What the exercise asks
Print the listing that follows, character for character.

* * *

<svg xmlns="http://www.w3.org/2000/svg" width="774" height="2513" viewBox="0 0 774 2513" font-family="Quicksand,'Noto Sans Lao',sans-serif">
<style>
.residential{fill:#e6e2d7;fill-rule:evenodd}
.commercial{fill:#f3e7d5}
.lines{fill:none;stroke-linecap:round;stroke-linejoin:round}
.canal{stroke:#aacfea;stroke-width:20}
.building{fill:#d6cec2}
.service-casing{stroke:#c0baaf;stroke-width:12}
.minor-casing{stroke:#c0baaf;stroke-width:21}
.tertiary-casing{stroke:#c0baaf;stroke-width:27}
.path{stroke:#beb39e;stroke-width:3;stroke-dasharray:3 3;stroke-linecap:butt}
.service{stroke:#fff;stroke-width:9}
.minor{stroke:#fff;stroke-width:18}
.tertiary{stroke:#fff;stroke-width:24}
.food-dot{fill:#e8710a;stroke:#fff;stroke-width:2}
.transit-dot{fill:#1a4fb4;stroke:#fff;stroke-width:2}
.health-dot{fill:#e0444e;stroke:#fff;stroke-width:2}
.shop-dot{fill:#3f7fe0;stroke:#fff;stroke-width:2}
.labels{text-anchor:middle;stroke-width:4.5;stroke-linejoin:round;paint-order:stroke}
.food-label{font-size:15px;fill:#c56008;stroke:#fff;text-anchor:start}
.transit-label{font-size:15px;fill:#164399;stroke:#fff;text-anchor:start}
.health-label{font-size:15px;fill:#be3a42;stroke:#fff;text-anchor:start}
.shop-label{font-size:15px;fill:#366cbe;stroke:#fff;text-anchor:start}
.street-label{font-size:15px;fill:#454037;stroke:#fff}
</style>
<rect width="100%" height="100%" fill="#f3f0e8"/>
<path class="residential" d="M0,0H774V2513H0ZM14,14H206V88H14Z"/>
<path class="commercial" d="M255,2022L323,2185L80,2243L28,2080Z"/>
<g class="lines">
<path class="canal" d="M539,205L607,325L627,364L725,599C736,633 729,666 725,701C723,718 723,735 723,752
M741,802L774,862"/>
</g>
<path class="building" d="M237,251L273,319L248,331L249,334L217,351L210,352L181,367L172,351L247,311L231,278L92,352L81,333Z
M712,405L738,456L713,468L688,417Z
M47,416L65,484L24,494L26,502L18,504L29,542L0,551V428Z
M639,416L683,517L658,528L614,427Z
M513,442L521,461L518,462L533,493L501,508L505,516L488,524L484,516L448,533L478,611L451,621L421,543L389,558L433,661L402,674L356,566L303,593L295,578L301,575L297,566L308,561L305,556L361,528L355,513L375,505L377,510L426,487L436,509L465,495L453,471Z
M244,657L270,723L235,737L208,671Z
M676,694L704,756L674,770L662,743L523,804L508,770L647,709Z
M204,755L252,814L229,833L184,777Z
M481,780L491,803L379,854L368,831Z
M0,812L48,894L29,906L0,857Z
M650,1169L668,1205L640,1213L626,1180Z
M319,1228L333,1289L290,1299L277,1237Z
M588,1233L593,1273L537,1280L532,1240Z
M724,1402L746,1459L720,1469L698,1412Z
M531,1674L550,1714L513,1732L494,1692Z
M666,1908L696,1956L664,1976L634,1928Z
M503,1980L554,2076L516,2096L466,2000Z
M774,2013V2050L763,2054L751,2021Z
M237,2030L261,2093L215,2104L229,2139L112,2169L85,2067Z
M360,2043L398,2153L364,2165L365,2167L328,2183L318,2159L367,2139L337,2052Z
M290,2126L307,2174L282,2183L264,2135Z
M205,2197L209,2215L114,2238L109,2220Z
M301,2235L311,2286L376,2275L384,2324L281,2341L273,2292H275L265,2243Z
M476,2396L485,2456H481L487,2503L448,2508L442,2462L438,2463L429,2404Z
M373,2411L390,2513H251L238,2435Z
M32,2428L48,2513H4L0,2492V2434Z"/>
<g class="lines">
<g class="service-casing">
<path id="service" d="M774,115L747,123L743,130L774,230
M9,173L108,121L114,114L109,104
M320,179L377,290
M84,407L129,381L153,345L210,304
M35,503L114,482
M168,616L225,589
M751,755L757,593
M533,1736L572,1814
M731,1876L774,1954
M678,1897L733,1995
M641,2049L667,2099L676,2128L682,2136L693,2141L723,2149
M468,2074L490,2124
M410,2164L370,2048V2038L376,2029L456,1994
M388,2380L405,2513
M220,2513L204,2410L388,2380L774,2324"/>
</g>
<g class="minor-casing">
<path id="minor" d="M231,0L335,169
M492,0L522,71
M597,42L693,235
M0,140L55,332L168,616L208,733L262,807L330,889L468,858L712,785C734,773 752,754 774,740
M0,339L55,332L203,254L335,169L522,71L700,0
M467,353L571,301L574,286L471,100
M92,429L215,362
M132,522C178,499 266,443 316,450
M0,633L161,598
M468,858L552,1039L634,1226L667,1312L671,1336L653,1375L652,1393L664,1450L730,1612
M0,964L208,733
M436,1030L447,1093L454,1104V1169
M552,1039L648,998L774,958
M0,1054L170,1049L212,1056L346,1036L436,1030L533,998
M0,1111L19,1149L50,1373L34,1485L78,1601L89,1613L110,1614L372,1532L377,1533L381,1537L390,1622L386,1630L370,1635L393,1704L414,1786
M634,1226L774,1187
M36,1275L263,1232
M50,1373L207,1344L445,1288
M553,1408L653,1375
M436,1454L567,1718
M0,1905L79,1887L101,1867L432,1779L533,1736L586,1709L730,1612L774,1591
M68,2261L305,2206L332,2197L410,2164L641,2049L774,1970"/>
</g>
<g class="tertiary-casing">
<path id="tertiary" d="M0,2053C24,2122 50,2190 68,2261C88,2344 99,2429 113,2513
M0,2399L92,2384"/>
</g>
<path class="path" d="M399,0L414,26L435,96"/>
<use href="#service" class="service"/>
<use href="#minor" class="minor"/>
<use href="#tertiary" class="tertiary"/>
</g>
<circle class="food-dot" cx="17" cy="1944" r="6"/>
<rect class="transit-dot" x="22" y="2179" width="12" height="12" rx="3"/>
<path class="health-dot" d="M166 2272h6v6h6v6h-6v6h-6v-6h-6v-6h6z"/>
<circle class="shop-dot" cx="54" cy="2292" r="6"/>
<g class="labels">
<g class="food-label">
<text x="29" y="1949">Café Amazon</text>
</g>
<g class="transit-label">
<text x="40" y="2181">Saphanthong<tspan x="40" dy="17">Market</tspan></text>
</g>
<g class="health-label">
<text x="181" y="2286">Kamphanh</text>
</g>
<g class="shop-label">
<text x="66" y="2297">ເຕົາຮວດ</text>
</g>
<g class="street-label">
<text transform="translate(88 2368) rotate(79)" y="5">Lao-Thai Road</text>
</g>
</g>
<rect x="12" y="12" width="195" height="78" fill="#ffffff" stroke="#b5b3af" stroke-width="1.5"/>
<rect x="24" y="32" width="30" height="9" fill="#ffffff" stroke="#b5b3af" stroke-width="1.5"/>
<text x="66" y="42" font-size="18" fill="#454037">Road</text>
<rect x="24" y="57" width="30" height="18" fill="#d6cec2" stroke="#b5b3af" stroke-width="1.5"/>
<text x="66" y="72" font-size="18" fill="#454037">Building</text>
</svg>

* * *

Output for this task
<svg xmlns="http://www.w3.org/2000/svg" width="774" height="2513" viewBox="0 0 774 2513" font-family="Quicksand,'Noto Sans Lao',sans-serif">
<style>
.residential{fill:#e6e2d7;fill-rule:evenodd}
.commercial{fill:#f3e7d5}
.lines{fill:none;stroke-linecap:round;stroke-linejoin:round}
.canal{stroke:#aacfea;stroke-width:20}
.building{fill:#d6cec2}
.service-casing{stroke:#c0baaf;stroke-width:12}
.minor-casing{stroke:#c0baaf;stroke-width:21}
.tertiary-casing{stroke:#c0baaf;stroke-width:27}
.path{stroke:#beb39e;stroke-width:3;stroke-dasharray:3 3;stroke-linecap:butt}
.service{stroke:#fff;stroke-width:9}
.minor{stroke:#fff;stroke-width:18}
.tertiary{stroke:#fff;stroke-width:24}
.food-dot{fill:#e8710a;stroke:#fff;stroke-width:2}
.transit-dot{fill:#1a4fb4;stroke:#fff;stroke-width:2}
.health-dot{fill:#e0444e;stroke:#fff;stroke-width:2}
.shop-dot{fill:#3f7fe0;stroke:#fff;stroke-width:2}
.labels{text-anchor:middle;stroke-width:4.5;stroke-linejoin:round;paint-order:stroke}
.food-label{font-size:15px;fill:#c56008;stroke:#fff;text-anchor:start}
.transit-label{font-size:15px;fill:#164399;stroke:#fff;text-anchor:start}
.health-label{font-size:15px;fill:#be3a42;stroke:#fff;text-anchor:start}
.shop-label{font-size:15px;fill:#366cbe;stroke:#fff;text-anchor:start}
.street-label{font-size:15px;fill:#454037;stroke:#fff}
</style>
<rect width="100%" height="100%" fill="#f3f0e8"/>
<path class="residential" d="M0,0H774V2513H0ZM14,14H206V88H14Z"/>
<path class="commercial" d="M255,2022L323,2185L80,2243L28,2080Z"/>
<g class="lines">
<path class="canal" d="M539,205L607,325L627,364L725,599C736,633 729,666 725,701C723,718 723,735 723,752
M741,802L774,862"/>
</g>
<path class="building" d="M237,251L273,319L248,331L249,334L217,351L210,352L181,367L172,351L247,311L231,278L92,352L81,333Z
M712,405L738,456L713,468L688,417Z
M47,416L65,484L24,494L26,502L18,504L29,542L0,551V428Z
M639,416L683,517L658,528L614,427Z
M513,442L521,461L518,462L533,493L501,508L505,516L488,524L484,516L448,533L478,611L451,621L421,543L389,558L433,661L402,674L356,566L303,593L295,578L301,575L297,566L308,561L305,556L361,528L355,513L375,505L377,510L426,487L436,509L465,495L453,471Z
M244,657L270,723L235,737L208,671Z
M676,694L704,756L674,770L662,743L523,804L508,770L647,709Z
M204,755L252,814L229,833L184,777Z
M481,780L491,803L379,854L368,831Z
M0,812L48,894L29,906L0,857Z
M650,1169L668,1205L640,1213L626,1180Z
M319,1228L333,1289L290,1299L277,1237Z
M588,1233L593,1273L537,1280L532,1240Z
M724,1402L746,1459L720,1469L698,1412Z
M531,1674L550,1714L513,1732L494,1692Z
M666,1908L696,1956L664,1976L634,1928Z
M503,1980L554,2076L516,2096L466,2000Z
M774,2013V2050L763,2054L751,2021Z
M237,2030L261,2093L215,2104L229,2139L112,2169L85,2067Z
M360,2043L398,2153L364,2165L365,2167L328,2183L318,2159L367,2139L337,2052Z
M290,2126L307,2174L282,2183L264,2135Z
M205,2197L209,2215L114,2238L109,2220Z
M301,2235L311,2286L376,2275L384,2324L281,2341L273,2292H275L265,2243Z
M476,2396L485,2456H481L487,2503L448,2508L442,2462L438,2463L429,2404Z
M373,2411L390,2513H251L238,2435Z
M32,2428L48,2513H4L0,2492V2434Z"/>
<g class="lines">
<g class="service-casing">
<path id="service" d="M774,115L747,123L743,130L774,230
M9,173L108,121L114,114L109,104
M320,179L377,290
M84,407L129,381L153,345L210,304
M35,503L114,482
M168,616L225,589
M751,755L757,593
M533,1736L572,1814
M731,1876L774,1954
M678,1897L733,1995
M641,2049L667,2099L676,2128L682,2136L693,2141L723,2149
M468,2074L490,2124
M410,2164L370,2048V2038L376,2029L456,1994
M388,2380L405,2513
M220,2513L204,2410L388,2380L774,2324"/>
</g>
<g class="minor-casing">
<path id="minor" d="M231,0L335,169
M492,0L522,71
M597,42L693,235
M0,140L55,332L168,616L208,733L262,807L330,889L468,858L712,785C734,773 752,754 774,740
M0,339L55,332L203,254L335,169L522,71L700,0
M467,353L571,301L574,286L471,100
M92,429L215,362
M132,522C178,499 266,443 316,450
M0,633L161,598
M468,858L552,1039L634,1226L667,1312L671,1336L653,1375L652,1393L664,1450L730,1612
M0,964L208,733
M436,1030L447,1093L454,1104V1169
M552,1039L648,998L774,958
M0,1054L170,1049L212,1056L346,1036L436,1030L533,998
M0,1111L19,1149L50,1373L34,1485L78,1601L89,1613L110,1614L372,1532L377,1533L381,1537L390,1622L386,1630L370,1635L393,1704L414,1786
M634,1226L774,1187
M36,1275L263,1232
M50,1373L207,1344L445,1288
M553,1408L653,1375
M436,1454L567,1718
M0,1905L79,1887L101,1867L432,1779L533,1736L586,1709L730,1612L774,1591
M68,2261L305,2206L332,2197L410,2164L641,2049L774,1970"/>
</g>
<g class="tertiary-casing">
<path id="tertiary" d="M0,2053C24,2122 50,2190 68,2261C88,2344 99,2429 113,2513
M0,2399L92,2384"/>
</g>
<path class="path" d="M399,0L414,26L435,96"/>
<use href="#service" class="service"/>
<use href="#minor" class="minor"/>
<use href="#tertiary" class="tertiary"/>
</g>
<circle class="food-dot" cx="17" cy="1944" r="6"/>
<rect class="transit-dot" x="22" y="2179" width="12" height="12" rx="3"/>
<path class="health-dot" d="M166 2272h6v6h6v6h-6v6h-6v-6h-6v-6h6z"/>
<circle class="shop-dot" cx="54" cy="2292" r="6"/>
<g class="labels">
<g class="food-label">
<text x="29" y="1949">Café Amazon</text>
</g>
<g class="transit-label">
<text x="40" y="2181">Saphanthong<tspan x="40" dy="17">Market</tspan></text>
</g>
<g class="health-label">
<text x="181" y="2286">Kamphanh</text>
</g>
<g class="shop-label">
<text x="66" y="2297">ເຕົາຮວດ</text>
</g>
<g class="street-label">
<text transform="translate(88 2368) rotate(79)" y="5">Lao-Thai Road</text>
</g>
</g>
<rect x="12" y="12" width="195" height="78" fill="#ffffff" stroke="#b5b3af" stroke-width="1.5"/>
<rect x="24" y="32" width="30" height="9" fill="#ffffff" stroke="#b5b3af" stroke-width="1.5"/>
<text x="66" y="42" font-size="18" fill="#454037">Road</text>
<rect x="24" y="57" width="30" height="18" fill="#d6cec2" stroke="#b5b3af" stroke-width="1.5"/>
<text x="66" y="72" font-size="18" fill="#454037">Building</text>
</svg>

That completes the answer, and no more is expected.